L’identità hui rappresenta oggi, all’interno della RPC, un esempio unico di minoranza nazionale priva di legami linguistici o territoriali, basata esclusivamente sul fattore religioso. Nonostante ciò, grazie alle politiche etniche della Rpc, l’aspetto etnico – di per sé, appunto, inesistente – ha finito per giocare un ruolo più importante rispetto a quello religioso, evidenziando ancora una volta le motivazioni politiche sottese all’opera di catalogazione etnografica portata avanti dal partito. Si potrebbe anche sostenere, infine, che questa stessa operazione abbia portato a compimento il percorso millenario di adattamento alle istituzioni cinesi, che i musulmani hanno dovuto affrontare fin dal loro arrivo in Cina. Non più forestieri in una terra straniera dunque, ma hui: «musulmani cinesi». Un ibrido identitario capace, infine, di creare un forte senso di appartenenza ad una comunità che, parafrasando Benedict Anderson, non potrebbe essere più immaginata2.  Una comunità che è pura invenzione, «manufatto culturale», risultato di politiche etniche ben precise, in grado tuttavia di risvegliare tra i suoi membri un profondo senso di identità.
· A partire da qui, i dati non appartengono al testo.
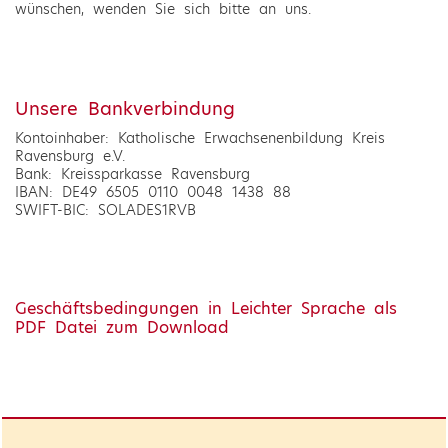
wünschen, wenden Sie sich bitte an uns.
Unsere Bankverbindung
Kontoinhaber: Katholische Erwachsenenbildung Kreis
Ravensburg e.V.
Bank: Kreissparkasse Ravensburg
IBAN: DE49 6505 0110 0048 1438 88
SWIFT-BIC: SOLADES1RVB
Geschäftsbedingungen in Leichter Sprache als
PDF Datei zum Download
Identità fatta di fratellanza ed orgogliosa rivendicazione culturale, per un popolo che da secoli vive un’esistenza forgiata dalle esigenze di due mondi radicalmente diversi: islam e Cina, Occidente e Oriente.

Alessandro Rippa

(1)  L’approccio staliniano alle politiche etniche, seguito poi anche dalla RPC, prevedeva che una nazione – o nazionalità – potesse essere riconosciuta come tale solo nel caso in cui possedesse le cosiddette «quattro comunanze»: lingua comune, territorio comune, vita economica comune e conformazione psichica comune. Come scrive lo stesso Stalin «solo se tutti i caratteri esistono congiuntamente, si ha una nazione»; Stalin, Opere Complete,Vol. II, Edizioni Rinascita, Roma 1951, p. 336.
(2) Benedict Anderson, Comunità Immaginate (Imagined Communities: Reflections on the Origin and Spread of Nationalism, 1983), Manifestolibri, Roma 1996.